フード連合は、経済連携協定に反対しているわけではありません。どういう経済連携をやるのが日本の国益にかなうのか、あるいは食品産業にどういう悪影響を及ぼすのかを考えたときに、「これはTPPではないのではないか」という結論に至り、「反対」のスタンスを明確にしたわけです。
たとえば砂糖は、鹿児島や沖縄の、特に離島の主要な産品の一つになっています。それが壊滅的な打撃を受ければ、離島に人が住めなくなる状況も生まれかねません。
また、乳業関連では、北海道を中心に地場の牛乳を使ってチーズや脱脂粉乳などの製品を作っていますが、大量に輸入されれば、農業も食品製造業もともに大打撃を受けます。日本農業が崩れ去ることは、食品産業も影響を受け、地域の雇用や経済も打撃を受けます。
小泉構造改革で何を学ぶべきか
小泉構造改革から何を学ぶべきか。結局、郵政の民営化も、労働者派遣法の改悪も、大店法も、アメリカが日本にアメリカン・スタンダード、つまり規制緩和を押しつけたものです。

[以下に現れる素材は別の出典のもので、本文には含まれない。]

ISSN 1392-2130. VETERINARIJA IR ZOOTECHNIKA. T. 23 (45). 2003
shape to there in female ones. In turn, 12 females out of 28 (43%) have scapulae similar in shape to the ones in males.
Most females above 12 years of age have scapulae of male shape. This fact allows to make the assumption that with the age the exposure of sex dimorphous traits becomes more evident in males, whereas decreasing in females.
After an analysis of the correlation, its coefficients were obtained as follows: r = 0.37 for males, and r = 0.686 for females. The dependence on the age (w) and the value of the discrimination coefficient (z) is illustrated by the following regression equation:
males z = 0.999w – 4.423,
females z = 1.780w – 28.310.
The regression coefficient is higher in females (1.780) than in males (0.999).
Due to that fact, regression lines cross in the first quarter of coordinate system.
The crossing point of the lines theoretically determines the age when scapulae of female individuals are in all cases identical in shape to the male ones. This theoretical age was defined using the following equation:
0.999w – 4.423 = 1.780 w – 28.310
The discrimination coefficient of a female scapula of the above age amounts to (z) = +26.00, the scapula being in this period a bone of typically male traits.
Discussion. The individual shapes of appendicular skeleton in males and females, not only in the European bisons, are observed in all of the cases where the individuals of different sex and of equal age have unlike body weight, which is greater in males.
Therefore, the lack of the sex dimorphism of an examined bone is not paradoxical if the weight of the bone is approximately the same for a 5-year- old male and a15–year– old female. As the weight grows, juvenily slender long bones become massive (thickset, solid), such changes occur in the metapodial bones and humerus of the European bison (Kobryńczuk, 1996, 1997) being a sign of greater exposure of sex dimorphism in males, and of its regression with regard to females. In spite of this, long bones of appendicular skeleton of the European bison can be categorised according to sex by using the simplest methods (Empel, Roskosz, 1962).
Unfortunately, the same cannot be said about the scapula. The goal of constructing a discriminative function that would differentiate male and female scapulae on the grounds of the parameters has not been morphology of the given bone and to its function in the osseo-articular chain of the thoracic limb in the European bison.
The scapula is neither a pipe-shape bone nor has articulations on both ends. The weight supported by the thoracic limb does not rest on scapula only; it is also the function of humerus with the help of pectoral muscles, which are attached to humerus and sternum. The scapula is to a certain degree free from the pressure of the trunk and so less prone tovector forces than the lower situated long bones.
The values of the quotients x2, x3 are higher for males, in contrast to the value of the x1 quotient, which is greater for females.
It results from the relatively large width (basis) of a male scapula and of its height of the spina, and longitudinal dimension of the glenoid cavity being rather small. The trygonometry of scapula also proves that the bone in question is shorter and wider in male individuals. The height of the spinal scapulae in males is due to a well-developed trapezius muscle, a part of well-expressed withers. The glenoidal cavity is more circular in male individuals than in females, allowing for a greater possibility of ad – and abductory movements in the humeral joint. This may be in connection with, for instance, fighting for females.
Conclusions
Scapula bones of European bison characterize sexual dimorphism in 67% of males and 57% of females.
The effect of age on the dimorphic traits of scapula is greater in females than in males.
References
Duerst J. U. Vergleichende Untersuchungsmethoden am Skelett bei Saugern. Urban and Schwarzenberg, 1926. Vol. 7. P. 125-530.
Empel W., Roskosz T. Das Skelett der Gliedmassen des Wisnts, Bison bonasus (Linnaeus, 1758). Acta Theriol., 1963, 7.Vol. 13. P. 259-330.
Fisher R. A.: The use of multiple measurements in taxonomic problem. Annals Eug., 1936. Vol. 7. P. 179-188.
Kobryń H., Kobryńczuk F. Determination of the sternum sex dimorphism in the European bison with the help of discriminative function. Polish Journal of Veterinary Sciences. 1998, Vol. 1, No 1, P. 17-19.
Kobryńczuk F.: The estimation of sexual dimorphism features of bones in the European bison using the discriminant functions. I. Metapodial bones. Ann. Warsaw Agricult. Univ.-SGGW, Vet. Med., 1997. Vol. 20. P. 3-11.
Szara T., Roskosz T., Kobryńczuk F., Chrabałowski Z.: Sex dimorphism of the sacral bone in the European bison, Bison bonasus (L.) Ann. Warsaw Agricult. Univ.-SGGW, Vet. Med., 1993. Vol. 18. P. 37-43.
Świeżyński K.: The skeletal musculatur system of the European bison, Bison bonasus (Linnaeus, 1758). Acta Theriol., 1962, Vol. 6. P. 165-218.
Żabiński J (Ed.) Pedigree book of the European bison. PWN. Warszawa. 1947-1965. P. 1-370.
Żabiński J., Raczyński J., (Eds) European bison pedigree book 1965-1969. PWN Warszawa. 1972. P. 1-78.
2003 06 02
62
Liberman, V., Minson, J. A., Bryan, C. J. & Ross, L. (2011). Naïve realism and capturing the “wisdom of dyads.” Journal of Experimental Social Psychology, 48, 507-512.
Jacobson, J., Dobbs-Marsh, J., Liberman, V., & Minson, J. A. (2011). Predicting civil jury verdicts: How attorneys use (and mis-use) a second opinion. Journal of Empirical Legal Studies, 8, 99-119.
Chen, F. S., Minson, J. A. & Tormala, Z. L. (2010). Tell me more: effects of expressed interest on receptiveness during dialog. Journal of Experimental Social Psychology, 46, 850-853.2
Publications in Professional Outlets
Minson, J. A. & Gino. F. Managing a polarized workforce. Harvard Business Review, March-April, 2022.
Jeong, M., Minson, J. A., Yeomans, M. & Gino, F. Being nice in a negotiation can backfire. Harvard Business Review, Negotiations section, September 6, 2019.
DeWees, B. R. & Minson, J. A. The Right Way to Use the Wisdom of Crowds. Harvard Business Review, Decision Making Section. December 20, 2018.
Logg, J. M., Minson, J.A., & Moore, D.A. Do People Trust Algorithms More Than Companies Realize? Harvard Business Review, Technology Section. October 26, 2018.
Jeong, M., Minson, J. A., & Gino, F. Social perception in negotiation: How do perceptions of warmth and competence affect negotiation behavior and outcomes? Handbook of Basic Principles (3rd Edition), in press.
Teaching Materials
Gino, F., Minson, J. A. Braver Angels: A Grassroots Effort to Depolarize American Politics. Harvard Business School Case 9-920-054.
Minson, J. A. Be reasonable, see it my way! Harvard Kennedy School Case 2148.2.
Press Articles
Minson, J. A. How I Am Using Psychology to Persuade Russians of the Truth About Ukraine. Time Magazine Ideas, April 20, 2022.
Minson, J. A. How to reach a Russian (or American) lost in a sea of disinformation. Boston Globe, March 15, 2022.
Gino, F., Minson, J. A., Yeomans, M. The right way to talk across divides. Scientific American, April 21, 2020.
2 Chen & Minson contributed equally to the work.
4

その結果が、郵政が民営化されて、非正規労働者が急速に増え、商店街は、シャッター通りになっていきました。TPPでこれと同じことが起こるのではと心配しています。
「新自由主義にストップをかけてくれ」というのが政権交代に託した国民の意思だったはずですが、TPP参加で新自由主義と同じことをやったら、なんのために政権交代だったのかということになります。
日本の食品企業にとって、TPPで原材料が安くなればいいのではないか、という声がありますが、かつて小麦が高くなったとき、流通側から「値上げができない」といわれて価格の転嫁はできませんでした。流通との力関係は非常に大きく、流通の理解を得られなければ、価格の転嫁は厳しいのです。
アメリカの主張ますます強まる
また、TPP参加によって、BSE対策や遺伝子組み換え食品の表示、ポストハーベストや残留農薬など、食の安全を脅かす主張がアメリカからでてくると思います。
しかし、日本の食品の強みは、安全基準がしっかりしていることです。食の安全に問題があるということをもっと発信していくことが、TPP参加反対を多くの国民に浸透させていくうえで重要ではないかと思います。